De tout ce qui a été dit jusqu’à présent, deux conclusions importantes peuvent être dégagées. D’abord, un sentiment d’effort est lié au conflit d’idées et de motifs qui précède la prépondérance de l’un d’entre eux ; et ce sentiment d’effort doit partout être l’apanage de l’activité des centres sensoriels et de leurs annexes, concourant à l’exercice de nos processus intellectuels. Il n’y a aucune bonne raison de croire que l’action des muscles ait quoi que ce soit à faire avec la production de ce sentiment particulier d’effort[1].

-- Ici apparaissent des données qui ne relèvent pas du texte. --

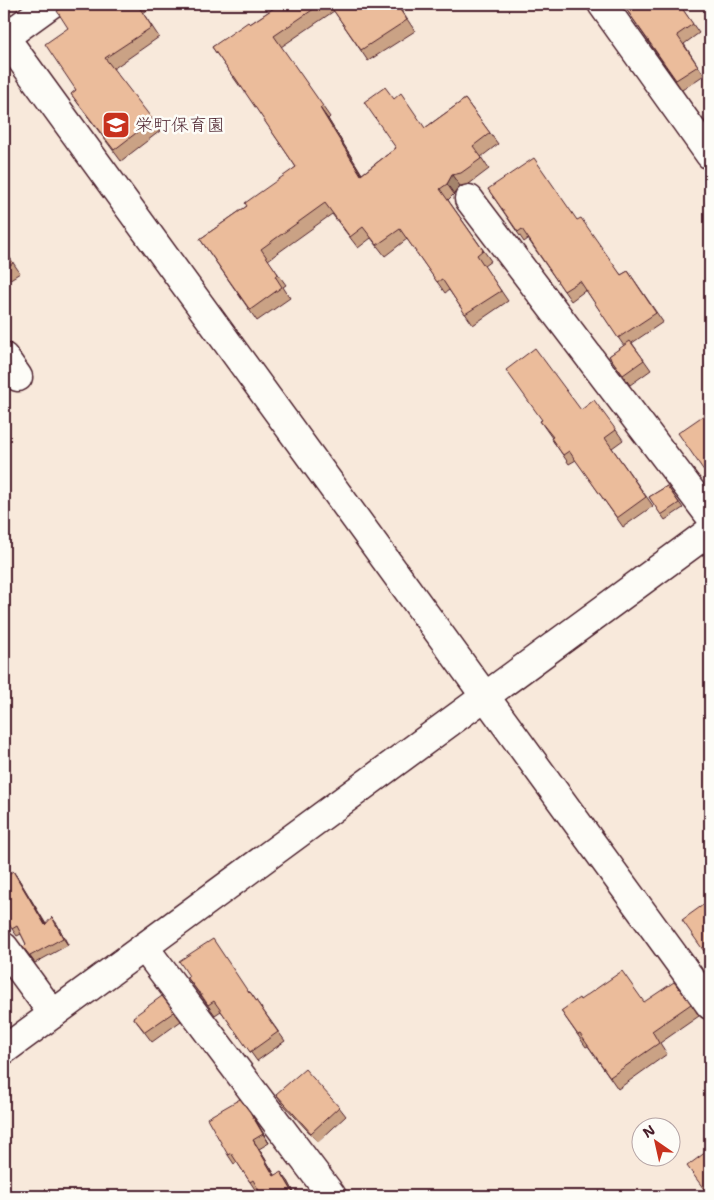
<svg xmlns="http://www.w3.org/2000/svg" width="714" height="1200" font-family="'Shantell Sans','Klee One',sans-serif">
  <rect width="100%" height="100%" fill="#f8e9db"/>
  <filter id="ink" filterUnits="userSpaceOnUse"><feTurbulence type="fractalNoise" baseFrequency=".02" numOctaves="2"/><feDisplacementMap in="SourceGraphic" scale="10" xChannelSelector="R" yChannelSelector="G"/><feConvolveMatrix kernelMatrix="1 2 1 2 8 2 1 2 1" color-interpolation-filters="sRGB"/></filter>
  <g filter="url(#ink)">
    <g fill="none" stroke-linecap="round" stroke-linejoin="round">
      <defs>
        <g id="minor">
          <path d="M 602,4 L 710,155"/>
          <path d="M 4,36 L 710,1005"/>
          <path d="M 4,38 L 51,4"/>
          <path d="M 469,199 L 710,516"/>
          <path d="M 4,357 L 18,377"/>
          <path d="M 4,947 L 53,1014"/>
          <path d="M 144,947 L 332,1196"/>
          <path d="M 4,1050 L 710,531"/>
        </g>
      </defs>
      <use href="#minor" stroke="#4a1f2b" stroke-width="31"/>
      <use href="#minor" stroke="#fdfcf7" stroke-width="28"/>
    </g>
    <g fill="#caa285" stroke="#4a1f2b">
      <path d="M 68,4 L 156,4 L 143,13 L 159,37 L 113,69 L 160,131 L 121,161 L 71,94 L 76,90 L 68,28 Z"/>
      <path d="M 280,4 L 397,4 L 415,31 L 368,61 L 334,11 L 281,47 L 330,117 L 328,119 L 362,174 L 396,148 L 394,99 L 425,128 L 465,99 L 498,144 L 481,157 L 489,169 L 469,184 L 460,186 L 454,194 L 448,200 L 491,261 L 484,266 L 508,301 L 473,325 L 449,290 L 445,293 L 407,239 L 385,256 L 371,238 L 358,248 L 332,214 L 268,260 L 286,285 L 283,287 L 290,298 L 257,321 L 200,239 L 247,206 L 296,167 L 242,87 L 241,88 L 212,47 L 250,24 Z"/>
      <path d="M 626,4 L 687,4 L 681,7 L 699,33 L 684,44 L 704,75 L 682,90 L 624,6 Z"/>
      <path d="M 488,189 L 577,220 L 621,275 L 628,271 L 663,322 L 632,343 L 651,370 L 630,385 L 609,356 L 624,346 L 586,290 L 571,301 L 528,239 L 524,242 Z"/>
      <path d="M 4,249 L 20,273 L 4,283 Z"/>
      <path d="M 4,383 L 8,388 L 4,391 Z"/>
      <path d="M 581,410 L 616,430 L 623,440 L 612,448 L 653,506 L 623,527 L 576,460 L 569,464 L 551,438 L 552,438 L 540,421 Z"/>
      <path d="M 667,486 L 683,508 L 665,520 L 649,497 Z"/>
      <path d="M 18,878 L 46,924 L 57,924 L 68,945 L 35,963 L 23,947 L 26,944 L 21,934 L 17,936 L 12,929 Z"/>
      <path d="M 710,900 L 710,961 L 706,954 Z"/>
      <path d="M 187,977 L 250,992 L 285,1041 L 257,1061 L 221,1011 L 215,1015 Z"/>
      <path d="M 580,1000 L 691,1004 L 699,1016 L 660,1043 L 667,1054 L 618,1089 L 588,1046 L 586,1047 L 561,1011 Z"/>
      <path d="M 174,1012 L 181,1021 L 152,1042 L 133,1017 Z"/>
      <path d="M 276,1094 L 339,1107 L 346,1116 L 318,1142 L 283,1104 Z"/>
      <path d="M 256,1121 L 269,1143 L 259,1149 L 275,1175 L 288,1181 L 296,1196 L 262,1196 L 259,1190 L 256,1191 L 237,1162 L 234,1164 L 228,1155 Z"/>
    </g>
    <g fill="#a4846c" stroke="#4a1f2b">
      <path d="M 320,108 L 328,119 L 369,186 L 361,175 Z"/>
      <path d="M 452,175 L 460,186 L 454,194 L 447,184 Z"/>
      <path d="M 13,871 L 18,878 L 50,932 L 45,925 Z"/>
      <path d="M 52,917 L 57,924 L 68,945 L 63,938 Z"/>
      <path d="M 250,1112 L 256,1121 L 269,1143 L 263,1134 Z"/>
      <path d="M 253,1140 L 259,1149 L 281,1185 L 274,1176 Z"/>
      <path d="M 281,1172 L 288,1181 L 296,1196 L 295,1196 Z"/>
    </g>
    <g fill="#ebbc9b" stroke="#4a1f2b">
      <path d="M 68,4 L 137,4 L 152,27 L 105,58 L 153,120 L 114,150 L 71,94 L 76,90 L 45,44 L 68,28 L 57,11 Z"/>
      <path d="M 280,4 L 321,4 L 274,36 L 323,106 L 320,108 L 361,175 L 396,148 L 364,102 L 385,87 L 394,99 L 401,93 L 425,128 L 465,99 L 490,133 L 473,146 L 482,158 L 461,173 L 452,175 L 447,184 L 440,189 L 483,250 L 477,255 L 501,291 L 465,314 L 442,279 L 437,282 L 400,229 L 377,245 L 363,227 L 350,237 L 325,203 L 261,249 L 278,274 L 275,276 L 282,287 L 250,310 L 200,239 L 247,206 L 245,203 L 296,167 L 234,76 L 233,77 L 212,47 L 248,22 L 250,24 Z"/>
      <path d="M 329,4 L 396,4 L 407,20 L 361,50 Z"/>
      <path d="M 626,4 L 679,4 L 693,24 L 677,35 L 698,66 L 676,80 L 624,6 Z"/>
      <path d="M 534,158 L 577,220 L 581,218 L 621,275 L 628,271 L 656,313 L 618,338 L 580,281 L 564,291 L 522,229 L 518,232 L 488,189 Z"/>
      <path d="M 4,249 L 13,263 L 4,269 Z"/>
      <path d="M 630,341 L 644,360 L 623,375 L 609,356 Z"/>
      <path d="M 535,348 L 581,410 L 594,400 L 616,430 L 605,438 L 646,497 L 617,518 L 569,451 L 563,455 L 551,438 L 553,437 L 540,421 L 542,420 L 506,370 Z"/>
      <path d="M 710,411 L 710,473 L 707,475 L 678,433 Z"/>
      <path d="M 667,486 L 679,503 L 661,515 L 649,497 Z"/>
      <path d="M 13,871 L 45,925 L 52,917 L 63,938 L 30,956 L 23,947 L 26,944 L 17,926 L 12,929 L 4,916 L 4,877 Z"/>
      <path d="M 710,900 L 710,951 L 706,954 L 682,920 Z"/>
      <path d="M 213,939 L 249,993 L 250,992 L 278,1032 L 250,1052 L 214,1001 L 208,1005 L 200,993 L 199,993 L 187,977 L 189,976 L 179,961 Z"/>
      <path d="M 622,971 L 644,1002 L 674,982 L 691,1004 L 652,1031 L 659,1043 L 610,1077 L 580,1034 L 578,1035 L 561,1011 L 579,998 L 580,1000 Z"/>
      <path d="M 162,996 L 174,1012 L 145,1032 L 133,1017 Z"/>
      <path d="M 305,1069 L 339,1107 L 311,1133 L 276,1094 Z"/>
      <path d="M 240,1099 L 250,1112 L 263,1134 L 253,1140 L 274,1176 L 281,1172 L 295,1196 L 262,1196 L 253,1180 L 250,1182 L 231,1153 L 228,1155 L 207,1118 Z"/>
      <path d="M 710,1149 L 710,1196 L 709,1196 L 687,1166 Z"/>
    </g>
  </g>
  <defs>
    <symbol id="school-square" viewBox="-11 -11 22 22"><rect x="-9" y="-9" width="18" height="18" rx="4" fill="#c8321e" stroke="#fdfcf7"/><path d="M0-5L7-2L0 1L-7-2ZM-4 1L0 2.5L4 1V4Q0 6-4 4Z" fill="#fff"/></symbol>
  </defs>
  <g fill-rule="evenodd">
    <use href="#school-square" x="100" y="109" width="32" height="32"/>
  </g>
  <g text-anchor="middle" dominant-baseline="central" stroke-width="5" stroke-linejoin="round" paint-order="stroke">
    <g font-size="18" fill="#4a1f2b" stroke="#fdfcf7" text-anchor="start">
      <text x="135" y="125">栄町保育園</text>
    </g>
  </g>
  <rect width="714" height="1200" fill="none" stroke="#fdfcf7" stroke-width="20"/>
  <rect x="10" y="10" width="694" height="1180" fill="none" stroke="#4a1f2b" stroke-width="2" filter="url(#ink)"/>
  <g transform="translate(656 1142) rotate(326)"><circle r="24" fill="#fdfcf7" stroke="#b5a4a5"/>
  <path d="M0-4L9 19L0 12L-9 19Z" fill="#c8321e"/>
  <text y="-8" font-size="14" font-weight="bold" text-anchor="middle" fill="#4a1f2b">N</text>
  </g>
</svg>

En second lieu, l’acte de vouloir un mouvement déterminé consiste essentiellement en un consentement (après balance des raisons qui peuvent exister pour ou contre) à la production d’un tel mouvement ; le mouvement lui-même étant en même temps mentalement représenté par certaines sensations ressuscitées ; c’est de cette représentation ressuscitée que, il y a bien longtemps, James Mill disait qu’elle est « la dernière partie de l’opération mentale ». Que le mouvement ait ou n’ait pas lieu, c’est, dans une certaine mesure, une chose accessoire, et sa production est absolument en dehors du processus mental lui-même.

Voyons maintenant d’un peu plus près ces derniers anneaux de la chaîne d’association — cette « dernière partie, en d’autres termes,

  1. Il y a une autre source du sentiment de l’effort, intimement liée à l’activité de nos muscles. Son origine doit être cherchée dans l’afflux des impressions sensorielles de toutes sortes dont le terme et le siège d’enregistrement sont les centres kinesthétiques de chaque hémisphère cérébral. C’est là, Wundt l’admet complètement, mais non pas Bain, une origine du « sentiment de l’effort ». À mon avis, cette question déjà suffisamment complexe a été encore embrouillée par le récent travail de Waller, intitulé : « Le Sens de l’effort ; étude objective » (Brain. 1891, pp. 179-249). Ce titre me semble particulièrement malheureux, à plus d’un point de vue. Malgré l’intérêt de beaucoup de ces expériences et le soin avec lequel elles ont été accomplies, elles ne me semblent pas toucher la question de l’origine du « sens de l’effort » au sens que les physiologistes donnent à ce mot. Je ne trouve en ce travail aucune raison décisive de modifier sur ce point ma manière de voir, et bien plus il s’y trouve des façons d’exposer ma doctrine auxquelles je ne puis souscrire. Je soutiens que le fonctionnement du muscle lui-même, des nerfs moteurs et des centres moteurs sont de simples processus physiologiques, privés de tout accompagnement subjectif. C’est pourtant dans les événements consécutifs à la mise en exercice de ces appareils que Waller prétend voir des événements « identiques ou semblables ou parallèles aux substrats matériels des phénomènes de sensation concomitants » (p. 142). À mon avis, le travail de Waller doit être regardé uniquement comme une contribution à l’étude de ce que l’on appelle la « fatigue physiologique ». — C’est du reste ce que paraît indiquer le sous-titre.